RECORD EXCERPTS below:
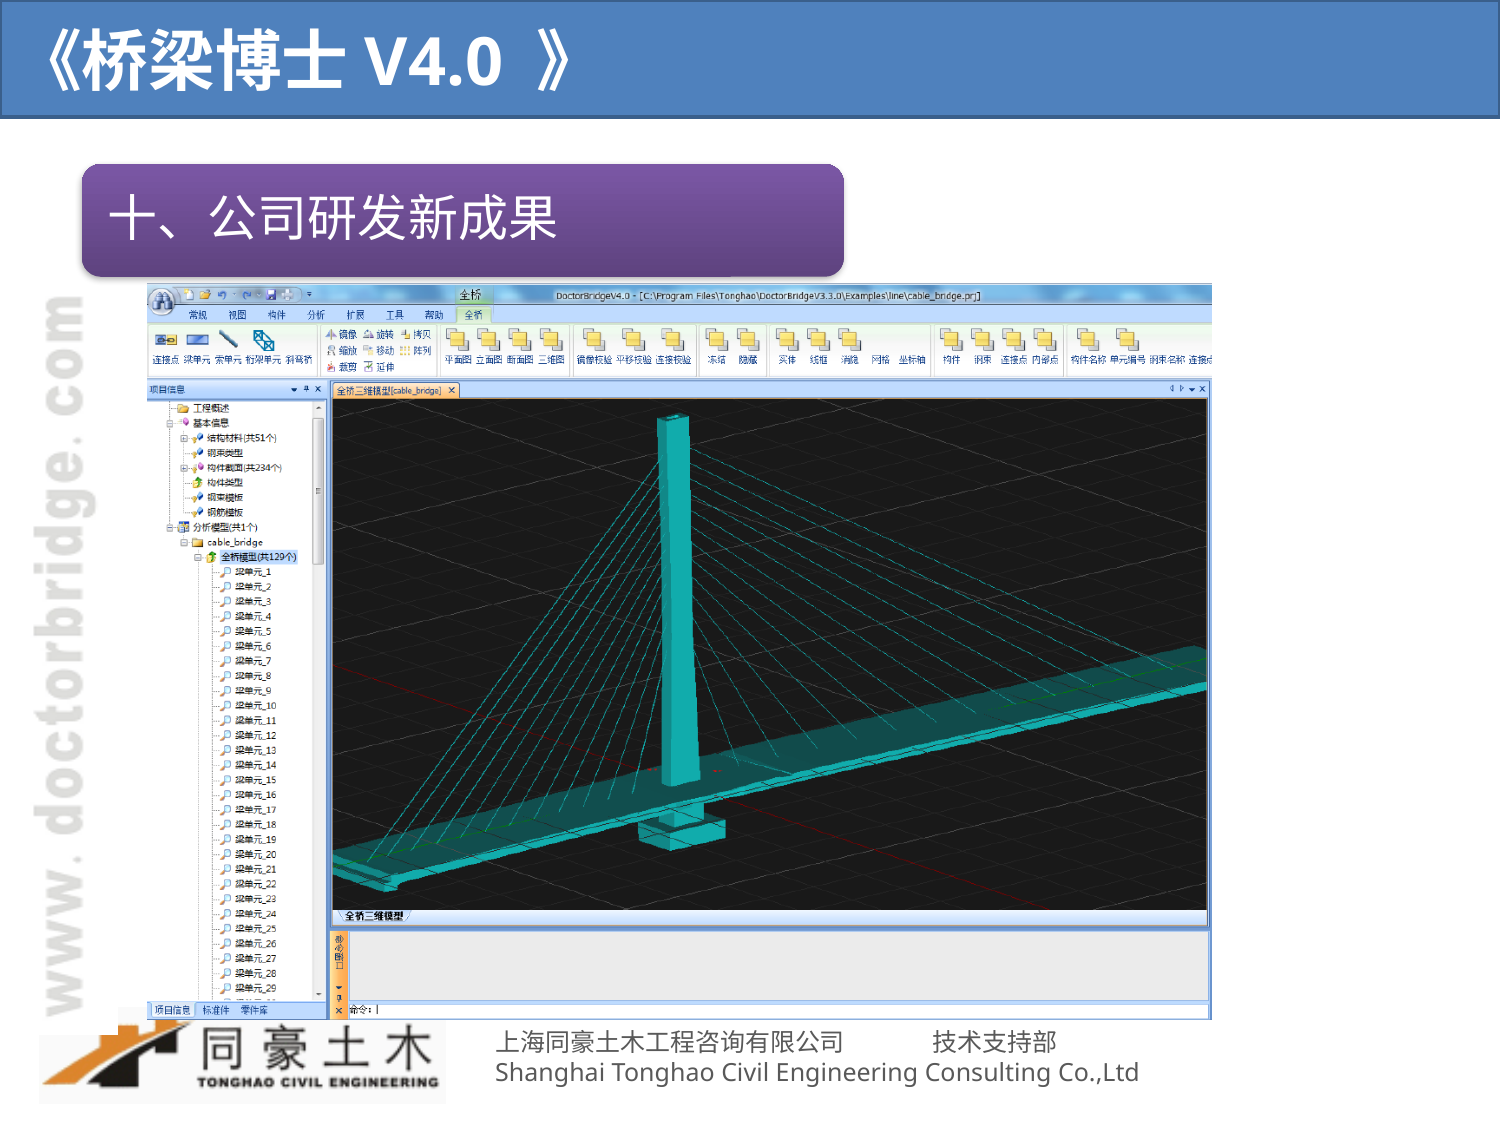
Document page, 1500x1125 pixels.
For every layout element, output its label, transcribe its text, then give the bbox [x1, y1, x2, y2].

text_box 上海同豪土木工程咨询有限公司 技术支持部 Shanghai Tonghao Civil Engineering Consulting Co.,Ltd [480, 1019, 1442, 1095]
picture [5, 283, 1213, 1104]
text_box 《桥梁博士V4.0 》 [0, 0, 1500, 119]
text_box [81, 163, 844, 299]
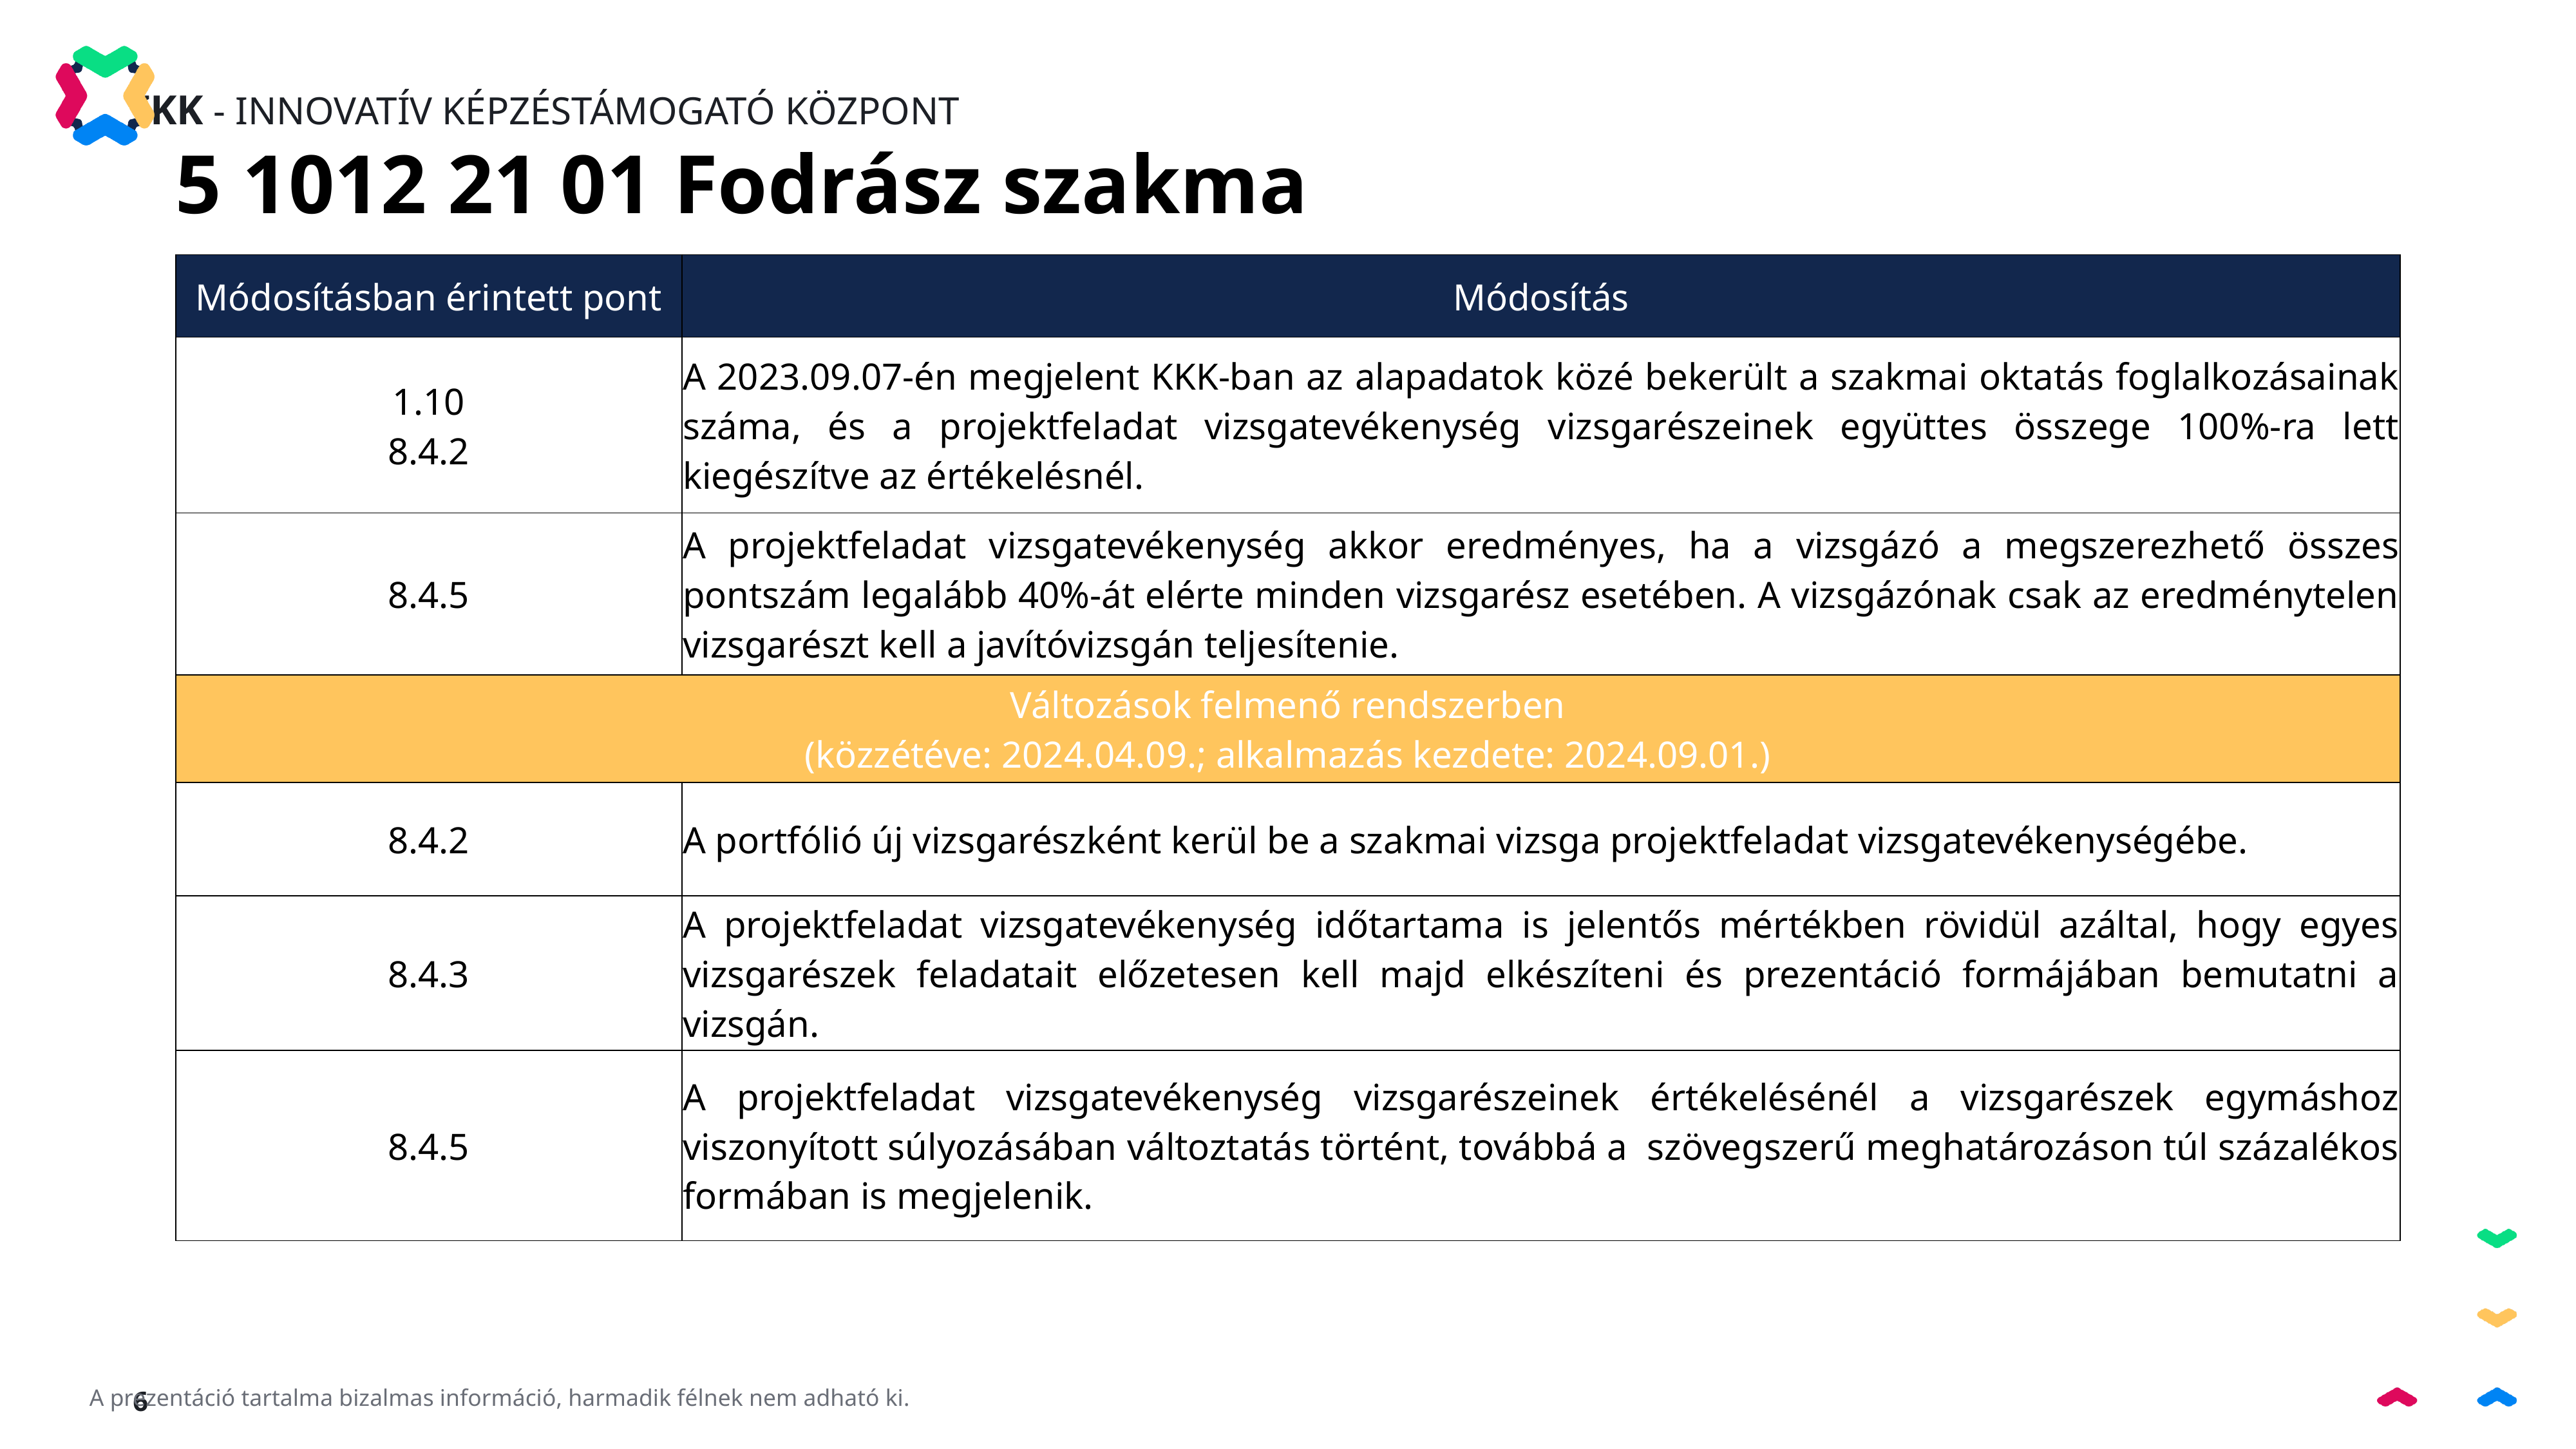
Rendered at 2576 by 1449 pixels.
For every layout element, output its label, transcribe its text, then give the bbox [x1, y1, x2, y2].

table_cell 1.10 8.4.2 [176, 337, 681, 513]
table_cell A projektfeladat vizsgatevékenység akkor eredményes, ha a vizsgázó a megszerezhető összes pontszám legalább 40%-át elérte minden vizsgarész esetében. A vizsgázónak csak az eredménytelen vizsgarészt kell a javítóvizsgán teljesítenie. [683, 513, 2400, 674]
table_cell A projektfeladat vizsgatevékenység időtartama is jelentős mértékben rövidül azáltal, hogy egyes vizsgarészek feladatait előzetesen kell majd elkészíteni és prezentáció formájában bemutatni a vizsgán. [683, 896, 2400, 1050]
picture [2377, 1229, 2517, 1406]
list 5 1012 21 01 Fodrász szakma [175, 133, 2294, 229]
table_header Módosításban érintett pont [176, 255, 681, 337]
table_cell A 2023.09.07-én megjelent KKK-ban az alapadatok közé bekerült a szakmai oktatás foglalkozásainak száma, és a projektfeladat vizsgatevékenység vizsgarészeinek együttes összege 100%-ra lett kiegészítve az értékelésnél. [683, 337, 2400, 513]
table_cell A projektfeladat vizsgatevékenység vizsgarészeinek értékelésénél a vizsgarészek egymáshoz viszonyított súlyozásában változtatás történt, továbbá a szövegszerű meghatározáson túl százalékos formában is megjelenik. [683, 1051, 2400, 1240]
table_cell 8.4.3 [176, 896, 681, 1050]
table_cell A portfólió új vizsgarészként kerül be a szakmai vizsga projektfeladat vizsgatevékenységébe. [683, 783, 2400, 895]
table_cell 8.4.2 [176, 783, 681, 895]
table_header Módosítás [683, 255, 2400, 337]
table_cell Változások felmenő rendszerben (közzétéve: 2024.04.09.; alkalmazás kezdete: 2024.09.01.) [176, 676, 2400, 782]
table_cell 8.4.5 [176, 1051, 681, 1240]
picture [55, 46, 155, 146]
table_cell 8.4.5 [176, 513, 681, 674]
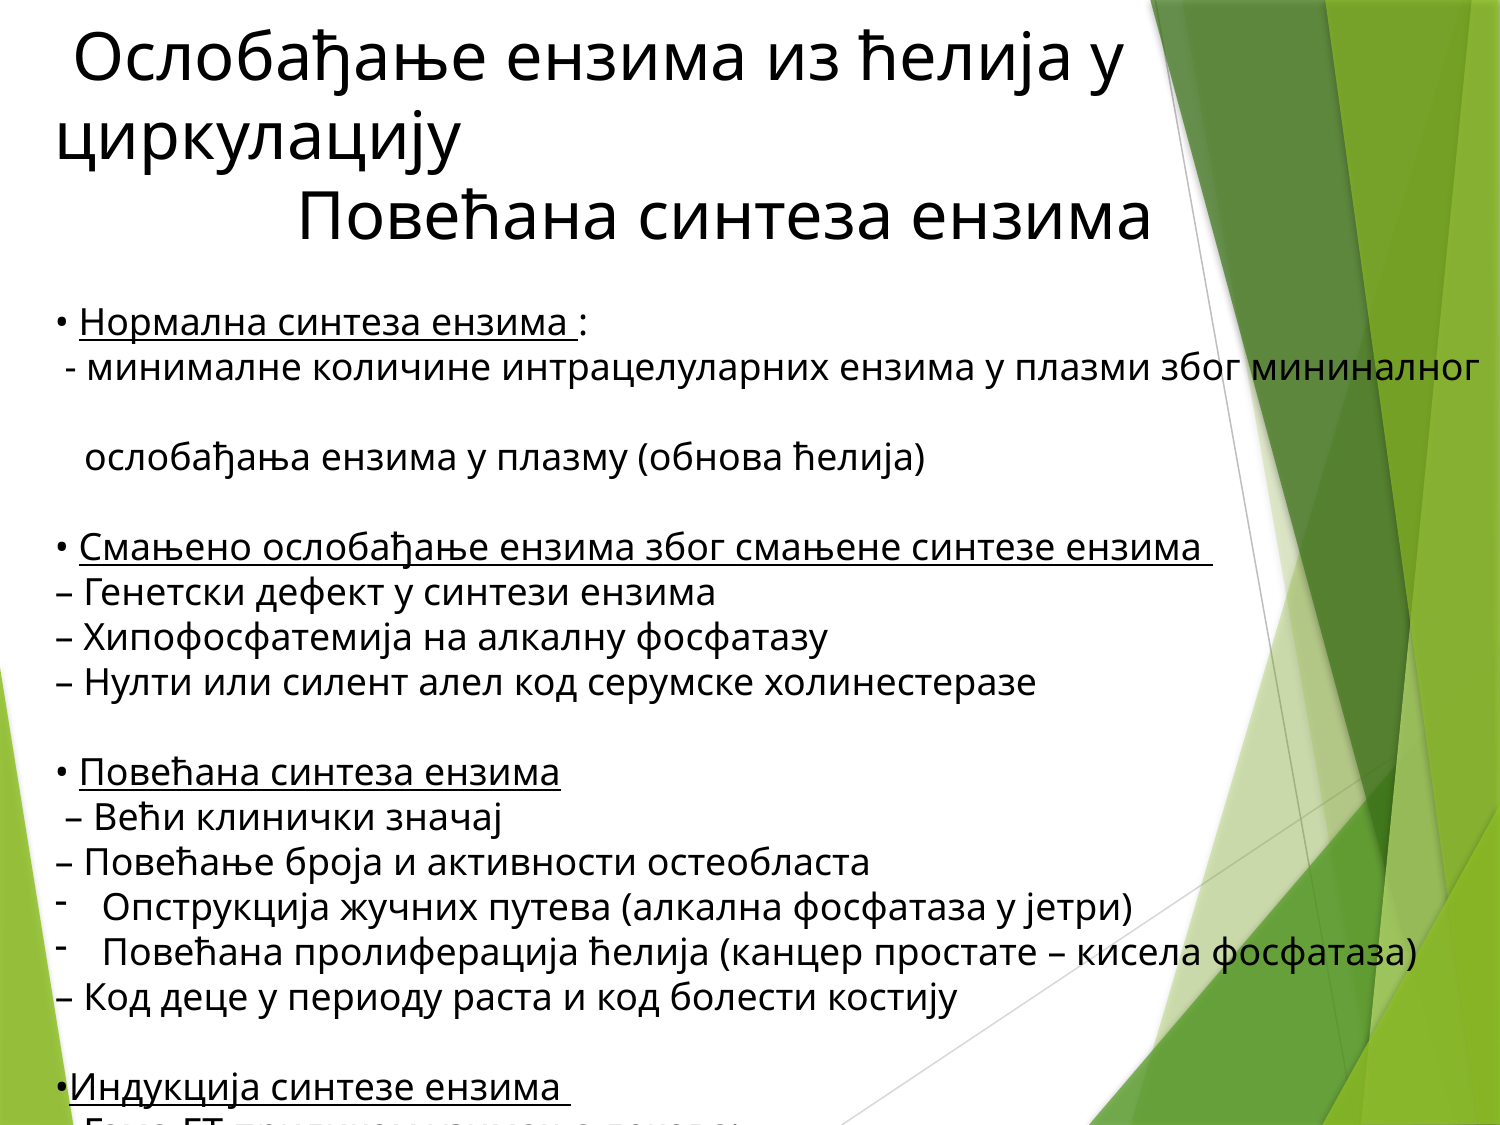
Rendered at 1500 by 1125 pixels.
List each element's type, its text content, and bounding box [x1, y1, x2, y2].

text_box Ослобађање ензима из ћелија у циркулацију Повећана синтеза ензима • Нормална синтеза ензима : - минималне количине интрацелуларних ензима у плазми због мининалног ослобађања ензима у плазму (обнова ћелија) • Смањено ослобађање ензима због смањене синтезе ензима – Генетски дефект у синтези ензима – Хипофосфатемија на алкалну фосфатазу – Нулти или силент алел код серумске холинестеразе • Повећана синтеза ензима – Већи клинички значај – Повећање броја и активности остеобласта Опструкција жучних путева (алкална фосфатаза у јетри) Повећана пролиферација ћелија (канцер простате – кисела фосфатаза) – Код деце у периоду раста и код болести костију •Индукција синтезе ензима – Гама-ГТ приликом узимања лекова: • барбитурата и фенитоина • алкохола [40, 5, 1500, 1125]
End of RECORD EXCERPTS.
> [EXERCISE INSTRUCTIONS] Return every line of the data above in which "pixels" appears.

> [EXERCISE RESPONSE]
Document page, 1500x1125 pixels.
Rendered at 2576 by 1449 pixels.
Rendered at 1500 by 1125 pixels.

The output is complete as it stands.